Directions: Although the entries contain pictures, the copy should hold only their exact text.

****

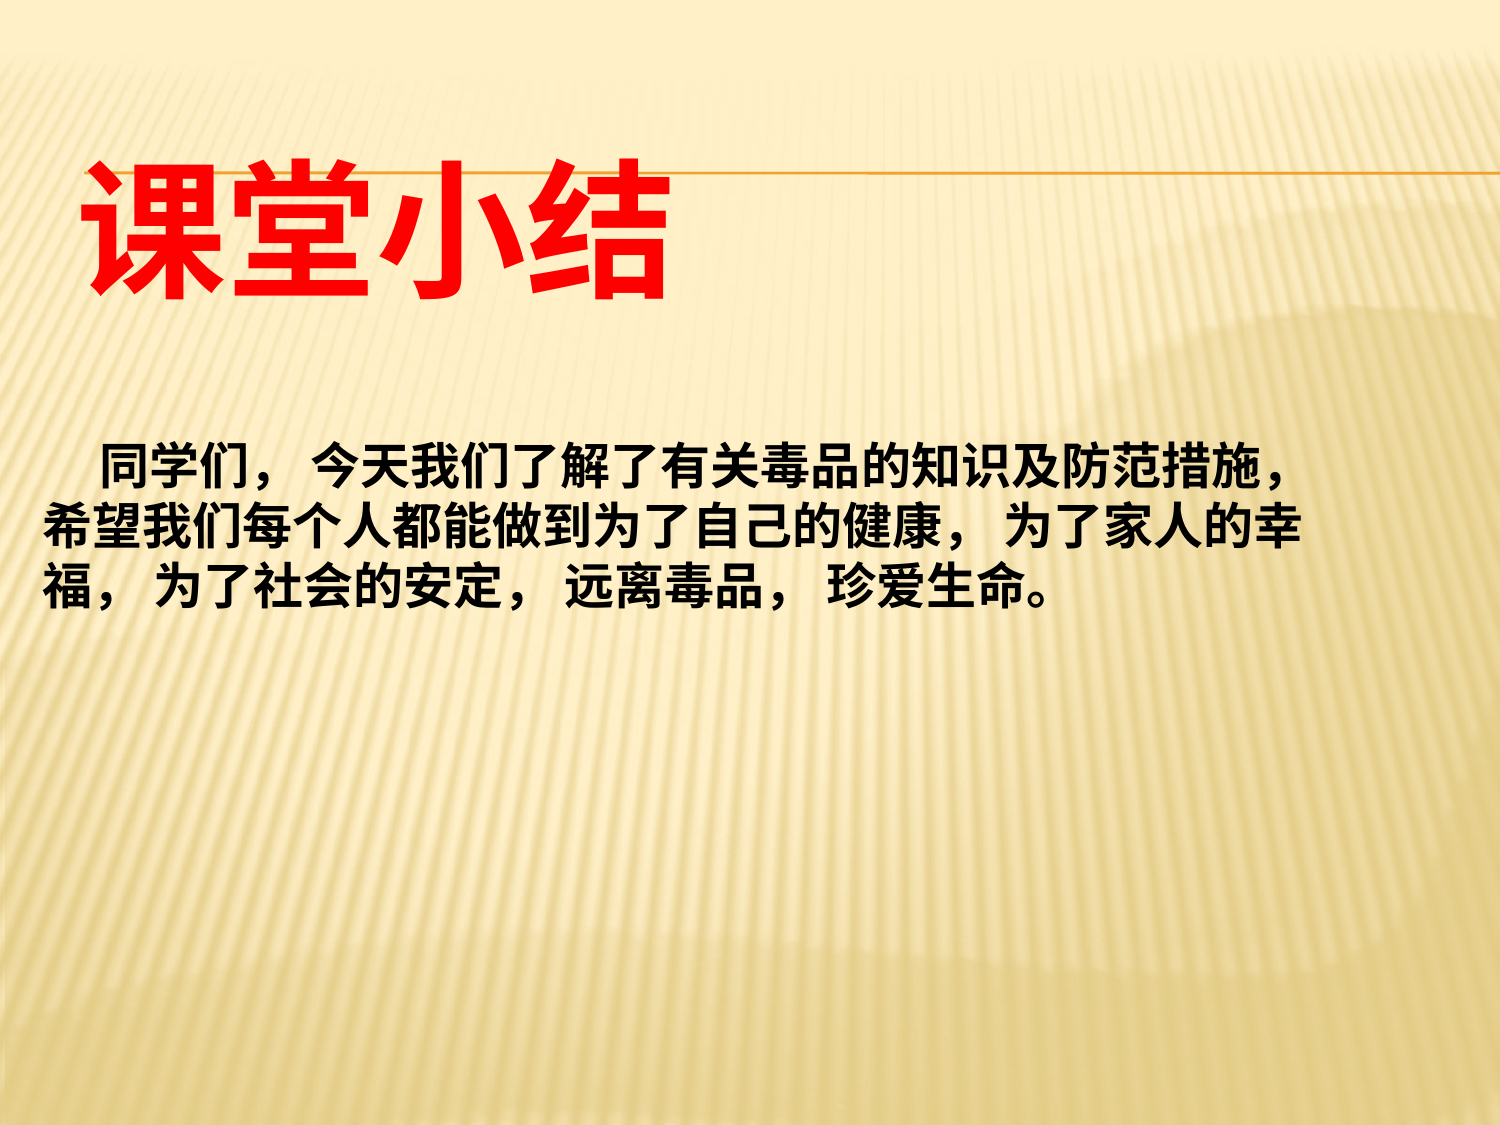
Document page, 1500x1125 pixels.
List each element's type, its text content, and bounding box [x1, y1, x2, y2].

text_box 同学们， 今天我们了解了有关毒品的知识及防范措施， 希望我们每个人都能做到为了自己的健康， 为了家人的幸福， 为了社会的安定， 远离毒品， 珍爱生命。 [27, 427, 1358, 623]
text_box 课堂小结 [61, 129, 692, 324]
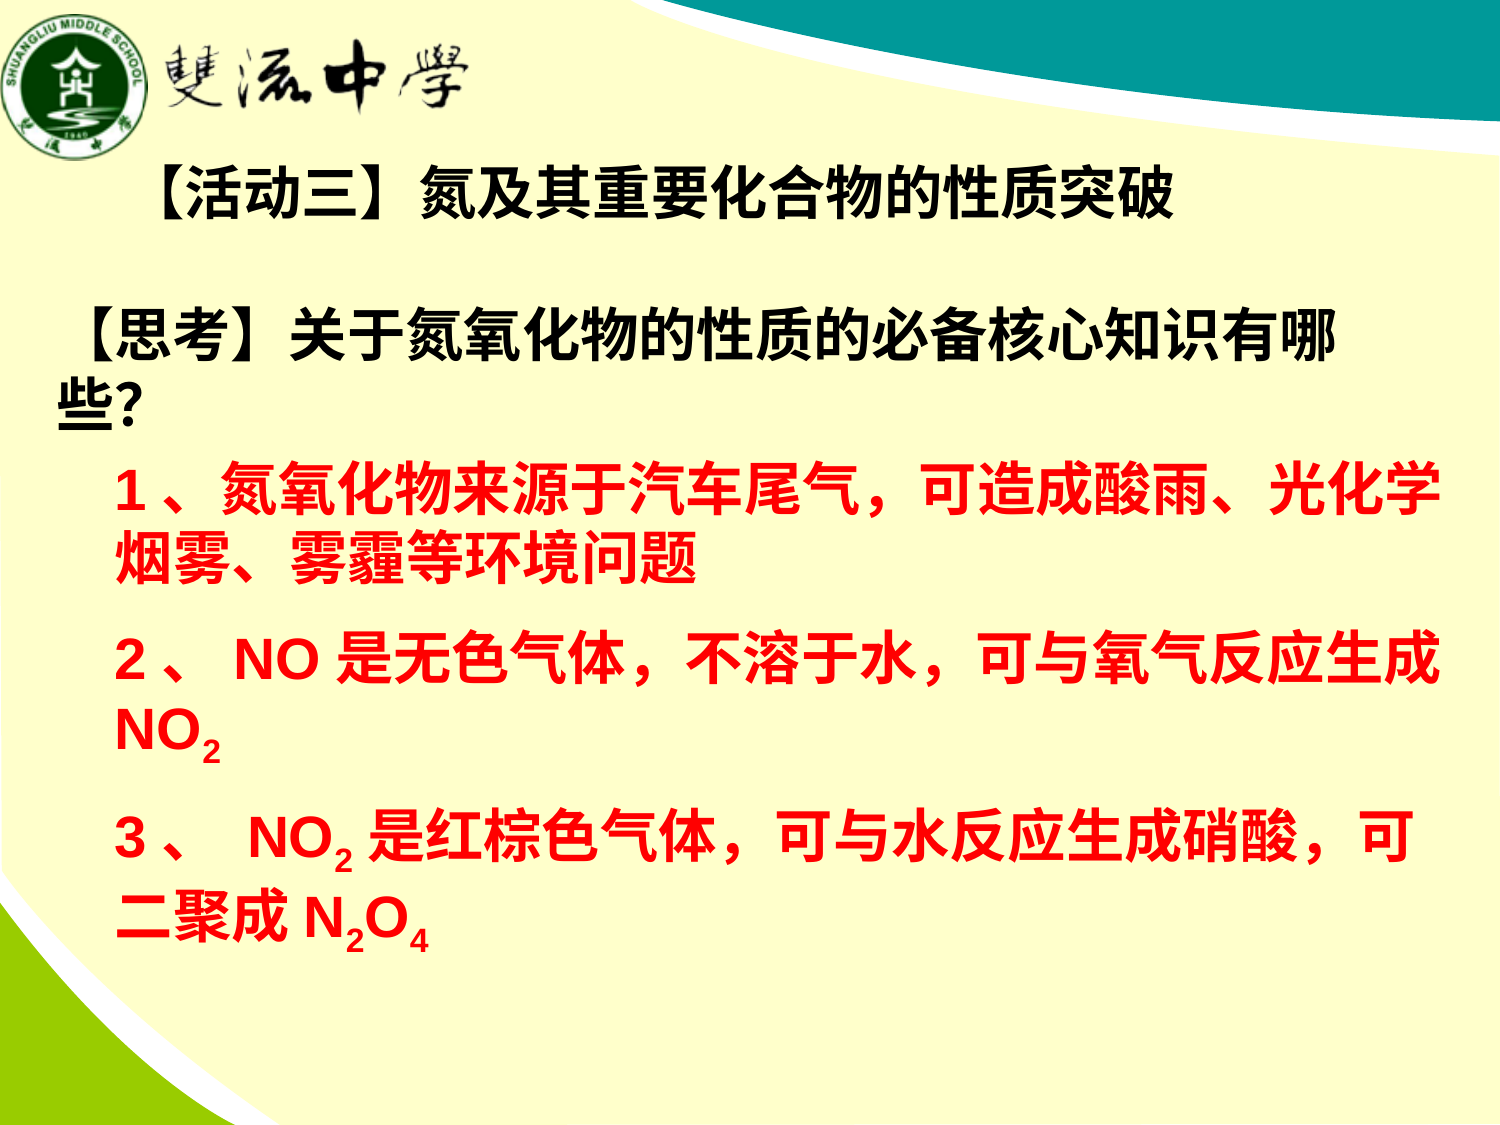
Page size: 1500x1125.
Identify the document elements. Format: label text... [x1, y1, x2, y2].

picture [0, 14, 148, 161]
text_box 【思考】关于氮氧化物的性质的必备核心知识有哪些？ [41, 290, 1459, 446]
picture [159, 21, 491, 138]
text_box 1、氮氧化物来源于汽车尾气，可造成酸雨、光化学烟雾、雾霾等环境问题 2、NO是无色气体，不溶于水，可与氧气反应生成NO2 3、 NO2是红棕色气体，可与水反应生成硝酸，可二聚成N2O4 [100, 444, 1459, 967]
text_box 【活动三】氮及其重要化合物的性质突破 [112, 149, 1471, 234]
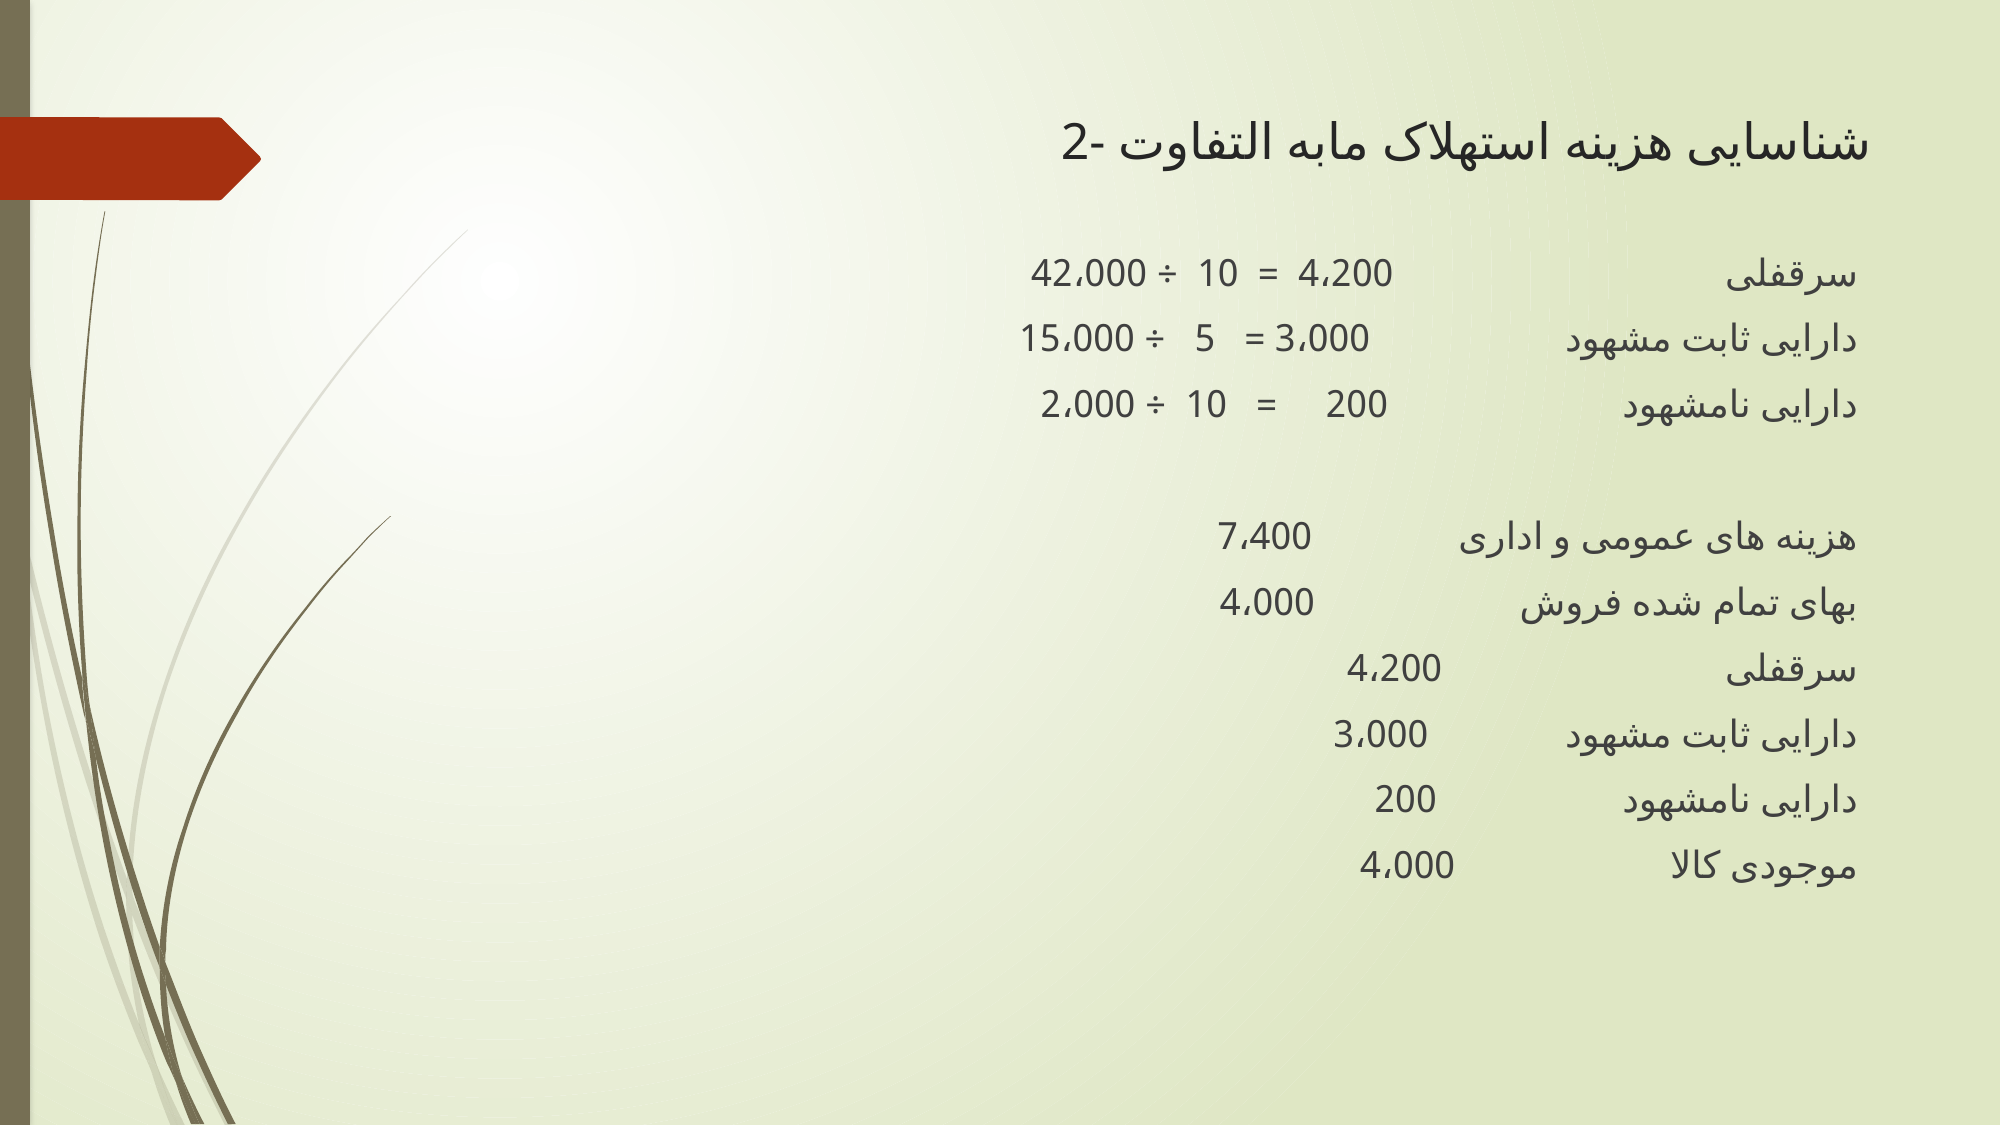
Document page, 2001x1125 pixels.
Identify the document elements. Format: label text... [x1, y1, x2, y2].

title 2- شناسایی هزینه استهلاک مابه التفاوت [425, 102, 1888, 313]
list سرقفلی 4،200 = 10 ÷ 42،000 دارایی ثابت مشهود 3،000 = 5 ÷ 15،000 دارایی نامشهود 200 = 10 ÷ 2،000 هزینه های عمومی و اداری 7،400 بهای تمام شده فروش 4،000 سرقفلی 4،200 دارایی ثابت مشهود 3،000 دارایی نامشهود 200 موجودی کالا 4،000 [410, 241, 1874, 1008]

****

The completed task:
Document page, 1500x1125 pixels.
List each element's type, its text content, and bounding box [x1, y1, x2, y2].

text_box 同学们， 今天我们了解了有关毒品的知识及防范措施， 希望我们每个人都能做到为了自己的健康， 为了家人的幸福， 为了社会的安定， 远离毒品， 珍爱生命。 [27, 427, 1358, 623]
text_box 课堂小结 [61, 129, 692, 324]
Page size: 1500x1125.
Identify the document elements. Format: label text... [x1, y1, x2, y2].

picture [0, 14, 148, 161]
text_box 【思考】关于氮氧化物的性质的必备核心知识有哪些？ [41, 290, 1459, 446]
picture [159, 21, 491, 138]
text_box 1、氮氧化物来源于汽车尾气，可造成酸雨、光化学烟雾、雾霾等环境问题 2、NO是无色气体，不溶于水，可与氧气反应生成NO2 3、 NO2是红棕色气体，可与水反应生成硝酸，可二聚成N2O4 [100, 444, 1459, 967]
text_box 【活动三】氮及其重要化合物的性质突破 [112, 149, 1471, 234]
Document page, 2001x1125 pixels.
Identify the document elements. Format: label text... [x1, y1, x2, y2].

title 2- شناسایی هزینه استهلاک مابه التفاوت [425, 102, 1888, 313]
list سرقفلی 4،200 = 10 ÷ 42،000 دارایی ثابت مشهود 3،000 = 5 ÷ 15،000 دارایی نامشهود 200 = 10 ÷ 2،000 هزینه های عمومی و اداری 7،400 بهای تمام شده فروش 4،000 سرقفلی 4،200 دارایی ثابت مشهود 3،000 دارایی نامشهود 200 موجودی کالا 4،000 [410, 241, 1874, 1008]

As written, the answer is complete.